[Transcribed page contents]
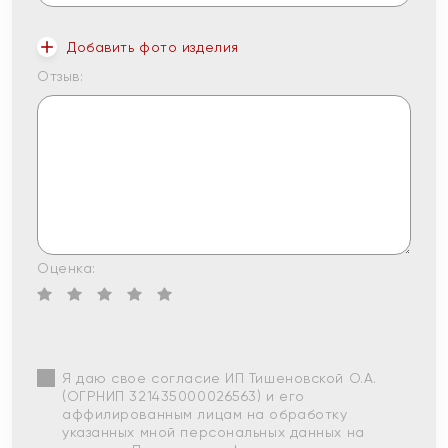
Добавить фото изделия
Отзыв:
Оценка:
Я даю свое согласие ИП Тишеновской О.А.
(ОГРНИП 321435000026563) и его
аффилированным лицам на обработку
указанных мной персональных данных на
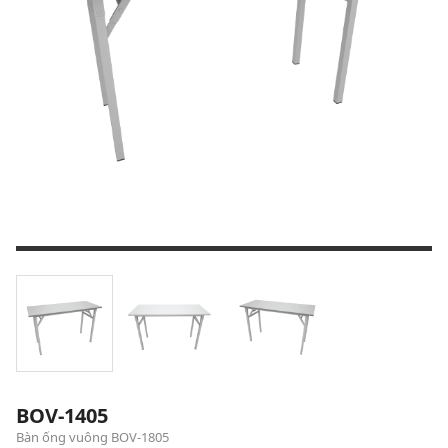
BOV-1405
Bàn ống vuông BOV-1805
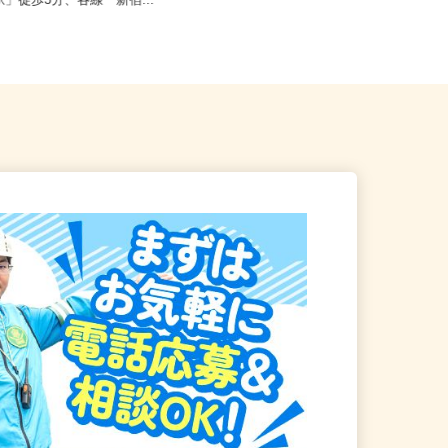
新宿区／東京メトロ丸ノ内線
東京都新宿区西落合1丁目（都営大江
駅」徒歩3分、各線「新宿...
戸線「落合南長崎駅」A1口より...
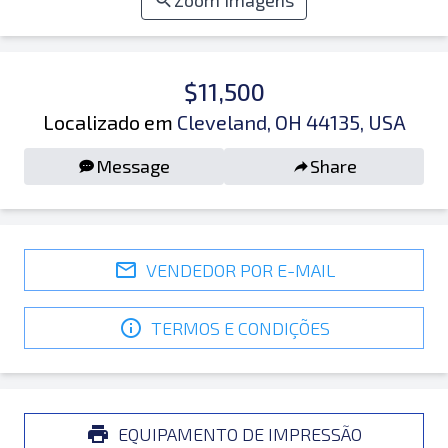
Zoom Imagens
$11,500
Localizado em
Cleveland, OH 44135, USA
Message
Share
VENDEDOR POR E-MAIL
TERMOS E CONDIÇÕES
EQUIPAMENTO DE IMPRESSÃO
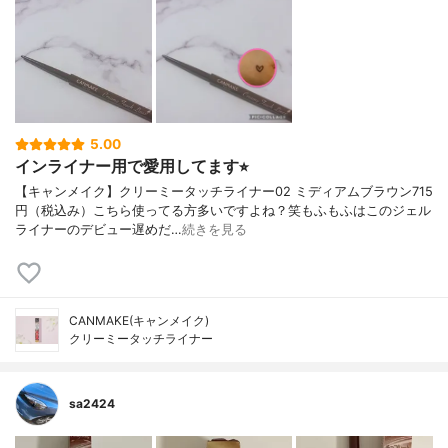
5.00
インライナー用で愛用してます⭐︎
【キャンメイク】クリーミータッチライナー02 ミディアムブラウン715
円（税込み）こちら使ってる方多いですよね？笑もふもふはこのジェル
ライナーのデビュー遅めだ…
続きを見る
CANMAKE(キャンメイク)
クリーミータッチライナー
sa2424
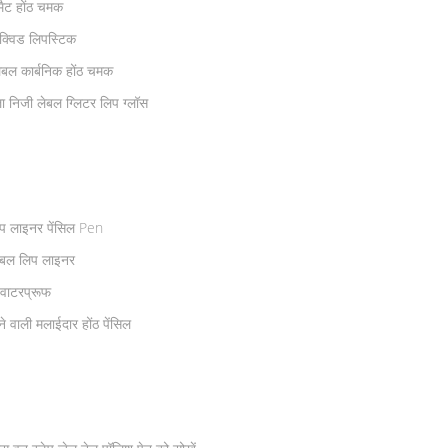
मैट होंठ चमक
िक्विड लिपस्टिक
ेबल कार्बनिक होंठ चमक
निजी लेबल ग्लिटर लिप ग्लॉस
िप लाइनर पेंसिल Pen
बल लिप लाइनर
 वाटरप्रूफ
ाली मलाईदार होंठ पेंसिल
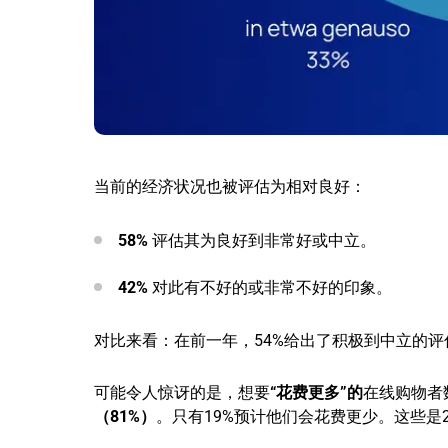
当前的经济状况也被评估为相对良好：
58%
评估其为良好到非常好或中立。
42%
对此有不好的或非常不好的印象。
对比来看：在前一年，54%给出了积极到中立的评
可能令人惊讶的是，想要
“花费更多”的
在线购物者
（81%）
。只有19%预计他们会花费更少。这些是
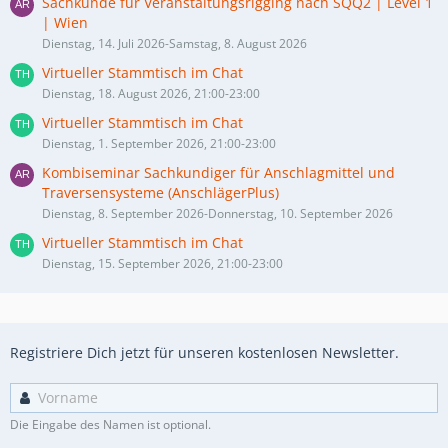
Sachkunde für Veranstaltungsrigging nach SQQ2 | Level 1
| Wien
Dienstag, 14. Juli 2026-Samstag, 8. August 2026
Virtueller Stammtisch im Chat
Dienstag, 18. August 2026, 21:00-23:00
Virtueller Stammtisch im Chat
Dienstag, 1. September 2026, 21:00-23:00
Kombiseminar Sachkundiger für Anschlagmittel und
Traversensysteme (AnschlägerPlus)
Dienstag, 8. September 2026-Donnerstag, 10. September 2026
Virtueller Stammtisch im Chat
Dienstag, 15. September 2026, 21:00-23:00
Registriere Dich jetzt für unseren kostenlosen Newsletter.
Die Eingabe des Namen ist optional.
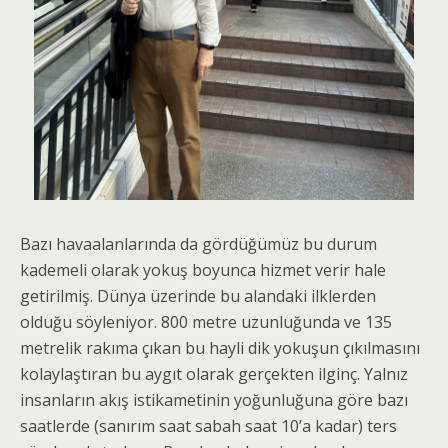
Bazı havaalanlarında da gördüğümüz bu durum
kademeli olarak yokuş boyunca hizmet verir hale
getirilmiş. Dünya üzerinde bu alandaki ilklerden
olduğu söyleniyor. 800 metre uzunluğunda ve 135
metrelik rakıma çıkan bu hayli dik yokuşun çıkılmasını
kolaylaştıran bu aygıt olarak gerçekten ilginç. Yalnız
insanların akış istikametinin yoğunluğuna göre bazı
saatlerde (sanırım saat sabah saat 10’a kadar) ters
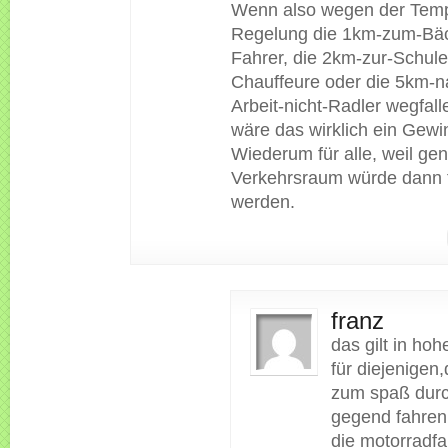
Wenn also wegen der Tem
Regelung die 1km-zum-Bäc
Fahrer, die 2km-zur-Schule
Chauffeure oder die 5km-n
Arbeit-nicht-Radler wegfal
wäre das wirklich ein Gewi
Wiederum für alle, weil ge
Verkehrsraum würde dann f
werden.
franz
das gilt in h
für diejenigen,
zum spaß durc
gegend fahren
die motorradfa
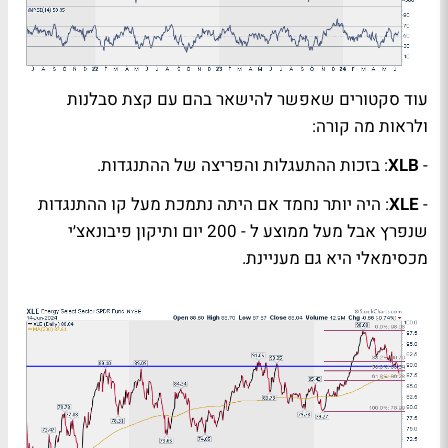
עוד סקטורים שאפשר להישאר בהם עם קצת סבלנות
ולראות מה קורה:
-
XLB
: בזכות ההתעגלות והפריצה של ההתנגדות.
-
XLE
: היה יותר נחמד אם היתה נתמכת מעל קו ההתנגדות
שנפרץ אבל מעל ממוצע ל - 200 יום ותיקון פיבונאצ׳י
מכסימאלי היא גם מעניינת.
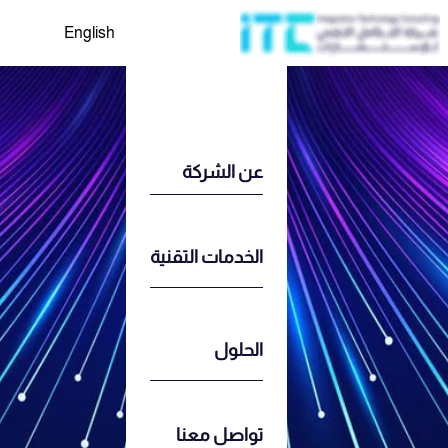
English
عن الشركة
الخدمات التقنية
الحلول
تواصل معنا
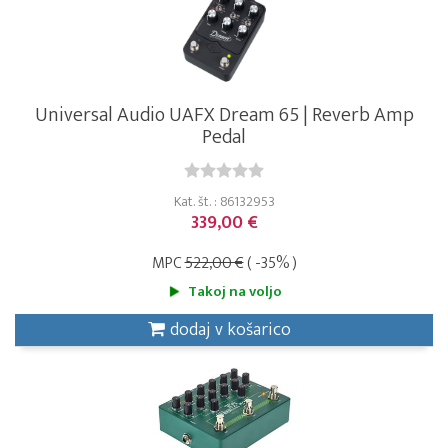
Universal Audio UAFX Dream 65 | Reverb Amp
Pedal
Kat. št. : 86132953
339,00 €
MPC
522,00 €
( -35% )
Takoj na voljo
dodaj v košarico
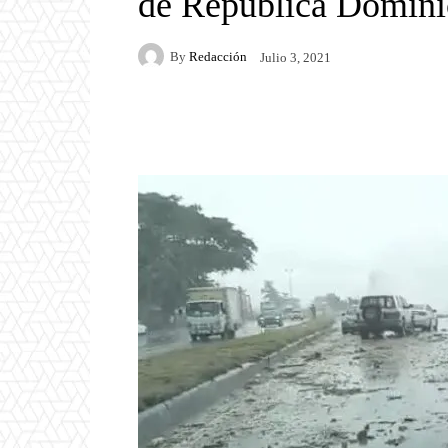
de República Domini
By
Redacción
Julio 3, 2021
Facebook
Twitter
P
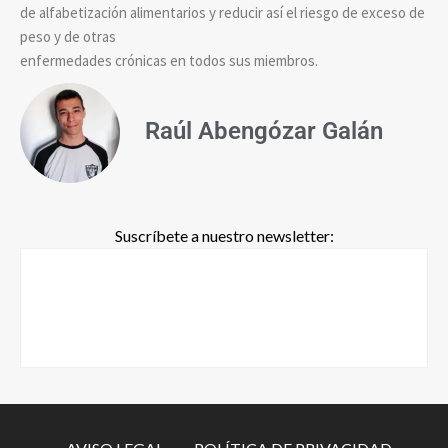
de alfabetización alimentarios y reducir así el riesgo de exceso de
peso y de otras
enfermedades crónicas en todos sus miembros.
Raúl Abengózar Galán
Suscríbete a nuestro newsletter:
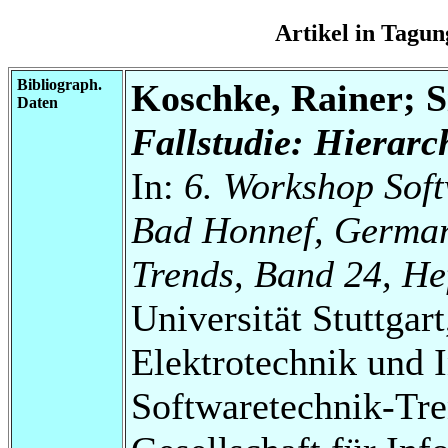
Artikel in Tag
Bibliograph.
Koschke, Rainer; S
Daten
Fallstudie: Hierarc
In:
6. Workshop Sof
Bad Honnef, German
Trends, Band 24, He
Universität Stuttgart
Elektrotechnik und 
Softwaretechnik-Tre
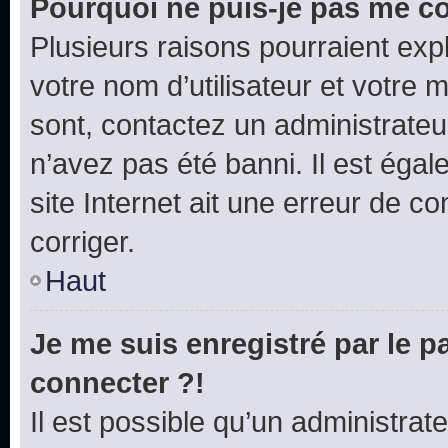
Pourquoi ne puis-je pas me c
Plusieurs raisons pourraient exp
votre nom d’utilisateur et votre m
sont, contactez un administrateu
n’avez pas été banni. Il est égal
site Internet ait une erreur de co
corriger.
Haut
Je me suis enregistré par le 
connecter ?!
Il est possible qu’un administrat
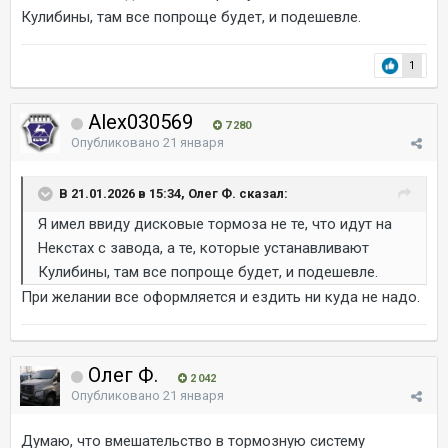
Кулибины, там все попроще будет, и подешевле.
1
Alex030569
7 280
Опубликовано
21 января
В 21.01.2026 в 15:34, Олег Ф. сказал:
Я имел ввиду дисковые тормоза не те, что идут на
Некстах с завода, а те, которые устанавливают
Кулибины, там все попроще будет, и подешевле.
При желании все оформляется и ездить ни куда не надо.
Олег Ф.
2 042
Опубликовано
21 января
Думаю, что вмешательство в тормозную систему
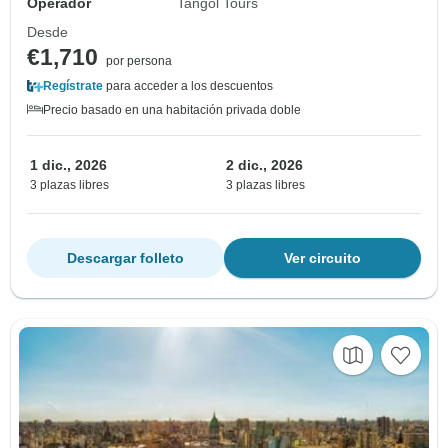
Operador
Tangol Tours
Desde
€1,710
por persona
Regístrate
para acceder a los descuentos
Precio basado en una habitación privada doble
1 dic., 2026
2 dic., 2026
3 plazas libres
3 plazas libres
Descargar folleto
Ver circuito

■ Exercise description ■
Rewrite all of the items above with "Virtueller Stammtisch im Chat" renamed to "Online-Stammtisch" everywhere it appears, keeping every other line the same. Leave the pictures out of your answer.

■ Exercise response ■
Добавить фото изделия
Отзыв:
Оценка:
Я даю свое согласие ИП Тишеновской О.А.
(ОГРНИП 321435000026563) и его
аффилированным лицам на обработку
указанных мной персональных данных на
BOV-1405
Bàn ống vuông BOV-1805
新宿区／東京メトロ丸ノ内線
東京都新宿区西落合1丁目（都営大江
駅」徒歩3分、各線「新宿...
戸線「落合南長崎駅」A1口より...
Zoom Imagens
$11,500
Localizado em
Cleveland, OH 44135, USA
Message
Share
VENDEDOR POR E-MAIL
TERMOS E CONDIÇÕES
EQUIPAMENTO DE IMPRESSÃO
5.00
インライナー用で愛用してます⭐︎
【キャンメイク】クリーミータッチライナー02 ミディアムブラウン715
円（税込み）こちら使ってる方多いですよね？笑もふもふはこのジェル
ライナーのデビュー遅めだ…
続きを見る
CANMAKE(キャンメイク)
クリーミータッチライナー
sa2424
मैट होंठ चमक
िक्विड लिपस्टिक
ेबल कार्बनिक होंठ चमक
निजी लेबल ग्लिटर लिप ग्लॉस
िप लाइनर पेंसिल Pen
बल लिप लाइनर
 वाटरप्रूफ
ाली मलाईदार होंठ पेंसिल
当前的经济状况也被评估为相对良好：
58%
评估其为良好到非常好或中立。
42%
对此有不好的或非常不好的印象。
对比来看：在前一年，54%给出了积极到中立的评
可能令人惊讶的是，想要
“花费更多”的
在线购物者
（81%）
。只有19%预计他们会花费更少。这些是
Sachkunde für Veranstaltungsrigging nach SQQ2 | Level 1
| Wien
Dienstag, 14. Juli 2026-Samstag, 8. August 2026
Online-Stammtisch
Dienstag, 18. August 2026, 21:00-23:00
Online-Stammtisch
Dienstag, 1. September 2026, 21:00-23:00
Kombiseminar Sachkundiger für Anschlagmittel und
Traversensysteme (AnschlägerPlus)
Dienstag, 8. September 2026-Donnerstag, 10. September 2026
Online-Stammtisch
Dienstag, 15. September 2026, 21:00-23:00
Registriere Dich jetzt für unseren kostenlosen Newsletter.
Die Eingabe des Namen ist optional.
Bazı havaalanlarında da gördüğümüz bu durum
kademeli olarak yokuş boyunca hizmet verir hale
getirilmiş. Dünya üzerinde bu alandaki ilklerden
olduğu söyleniyor. 800 metre uzunluğunda ve 135
metrelik rakıma çıkan bu hayli dik yokuşun çıkılmasını
kolaylaştıran bu aygıt olarak gerçekten ilginç. Yalnız
insanların akış istikametinin yoğunluğuna göre bazı
saatlerde (sanırım saat sabah saat 10’a kadar) ters
Wenn also wegen der Tem
Regelung die 1km-zum-Bäc
Fahrer, die 2km-zur-Schule
Chauffeure oder die 5km-n
Arbeit-nicht-Radler wegfal
wäre das wirklich ein Gewi
Wiederum für alle, weil ge
Verkehrsraum würde dann f
werden.
franz
das gilt in h
für diejenigen,
zum spaß durc
gegend fahren
die motorradfa
עוד סקטורים שאפשר להישאר בהם עם קצת סבלנות
ולראות מה קורה:
-
XLB
: בזכות ההתעגלות והפריצה של ההתנגדות.
-
XLE
: היה יותר נחמד אם היתה נתמכת מעל קו ההתנגדות
שנפרץ אבל מעל ממוצע ל - 200 יום ותיקון פיבונאצ׳י
מכסימאלי היא גם מעניינת.
English
عن الشركة
الخدمات التقنية
الحلول
تواصل معنا
Universal Audio UAFX Dream 65 | Reverb Amp
Pedal
Kat. št. : 86132953
339,00 €
MPC
522,00 €
( -35% )
Takoj na voljo
dodaj v košarico
de República Domini
By
Redacción
Julio 3, 2021
Facebook
Twitter
P
de alfabetización alimentarios y reducir así el riesgo de exceso de
peso y de otras
enfermedades crónicas en todos sus miembros.
Raúl Abengózar Galán
Suscríbete a nuestro newsletter:
Artikel in Tag
Bibliograph.
Koschke, Rainer; S
Daten
Fallstudie: Hierarc
In:
6. Workshop Sof
Bad Honnef, German
Trends, Band 24, He
Universität Stuttgart
Elektrotechnik und 
Softwaretechnik-Tre
Pourquoi ne puis-je pas me c
Plusieurs raisons pourraient exp
votre nom d’utilisateur et votre m
sont, contactez un administrateu
n’avez pas été banni. Il est égal
site Internet ait une erreur de co
corriger.
Haut
Je me suis enregistré par le 
connecter ?!
Il est possible qu’un administrat
Кулибины, там все попроще будет, и подешевле.
1
Alex030569
7 280
Опубликовано
21 января
В 21.01.2026 в 15:34, Олег Ф. сказал:
Я имел ввиду дисковые тормоза не те, что идут на
Некстах с завода, а те, которые устанавливают
Кулибины, там все попроще будет, и подешевле.
При желании все оформляется и ездить ни куда не надо.
Олег Ф.
2 042
Опубликовано
21 января
Думаю, что вмешательство в тормозную систему
Operador
Tangol Tours
Desde
€1,710
por persona
Regístrate
para acceder a los descuentos
Precio basado en una habitación privada doble
1 dic., 2026
2 dic., 2026
3 plazas libres
3 plazas libres
Descargar folleto
Ver circuito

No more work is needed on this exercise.